「条例反対 話題にするな」 香港政府 学校、企業に圧力

西日本新聞 国際面総合面

 【香港・川原田健雄】香港で「逃亡犯条例」改正に反対する抗議活動が広がる中、香港政府は賛同者がこれ以上増えないよう学校現場などへの締め付けを強化している。ストライキに参加した教員の処分もちらつかせるが、逆に反発が強まっている。

 中学教師の40代女性は数日前、教育当局から届いたメールに驚いた。「教員は反送中(中国本土への容疑者引き渡しに反対すること)について公の場で話してはならない。署名活動への参加も禁じる」との内容。女性は「デモ参加者には若者が多い。教師の参加だけでなく、生徒たちへの影響を抑える狙いだ」と憤る。

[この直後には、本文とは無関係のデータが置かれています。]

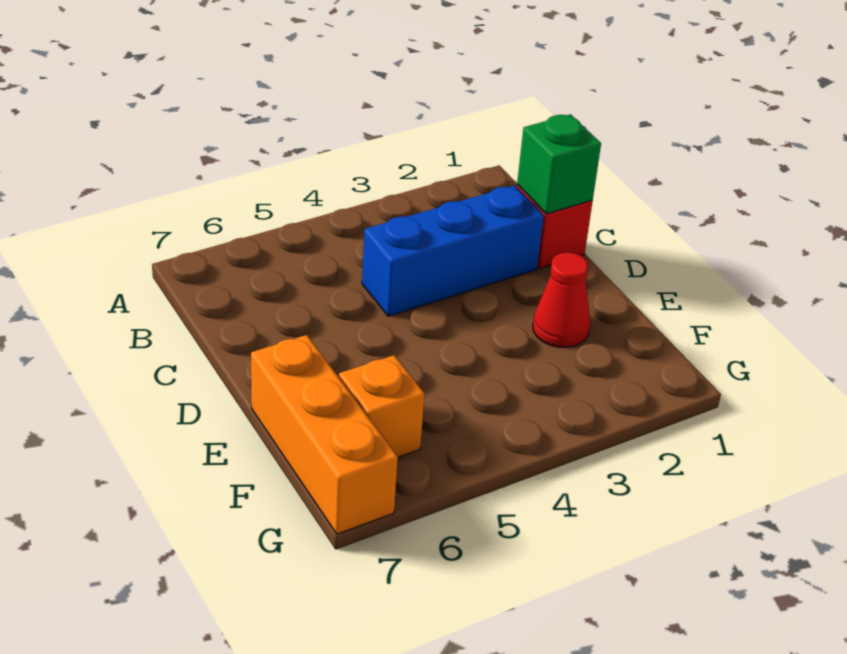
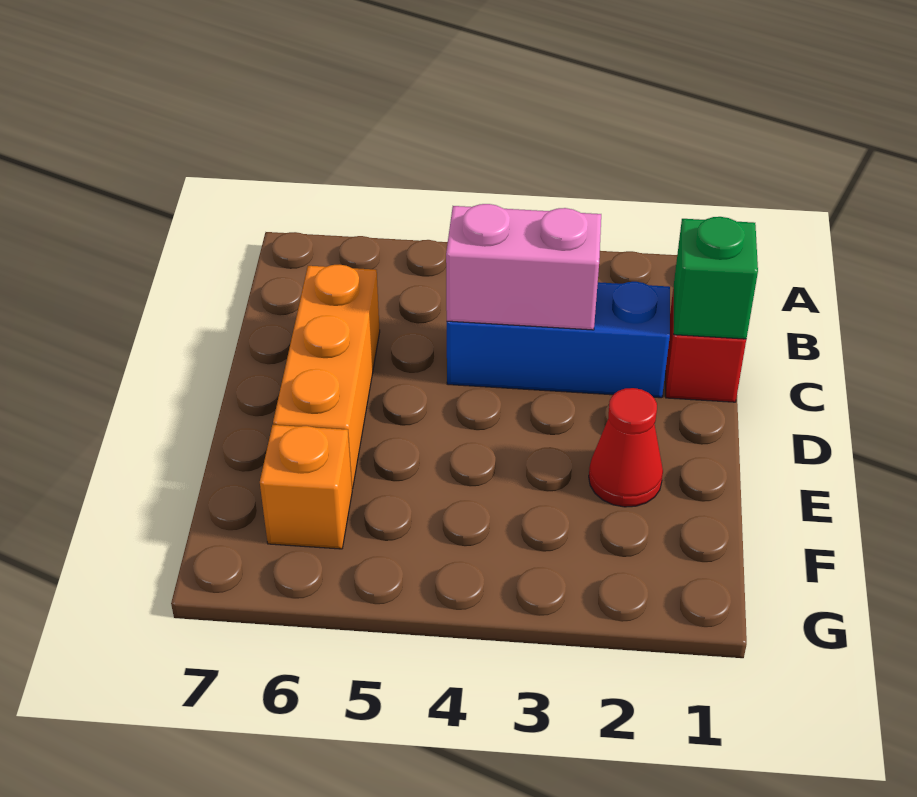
none -> pink 1x2 brick [446,204,601,330]
orange 1x3 brick [251,335,398,534] -> orange 1x3 brick moved to [273,265,380,489]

 数万人が主要幹線道路などを占拠し、一部が警官隊と衝突した12日のデモには幼稚園から大学までの教員数千人がストを実行して参加した。民主派団体「民間人権陣線」は17日にもストや授業のボイコットを呼び掛けている。教育当局は無許可で休暇を取ったり、休講したりした教員の処分方針を打ち出す一方、生徒がデモに参加しないよう教員が生徒や保護者に働き掛けることを求めている。

 影響は一般企業にも及ぶ。ある企業は香港政府との関係に配慮し、社員にデモへ参加しないよう通知を出した。関係者は「職場ではデモの話題すら出しにくい雰囲気」と明かす。

 中心部では大規模デモ再開に備え、ボランティアが食料やヘルメットを集会所など十数カ所に保管していたが、うち1カ所が14日、建物所有者によって閉鎖された。当局の圧力とみられる。

 ただ、交流サイト上では「若者が血と汗を流し、未来を懸けて頑張っているのに“暴徒”扱いして恥ずかしくないのか」と当局を批判する教員の書き込みも。103万人(主催者発表)が参加した9日のデモに加わった女性教師(25)は「何もしなければ何も変えられない。香港を中国のように自由のない国にはしたくないから、デモに参加し続ける」と語った。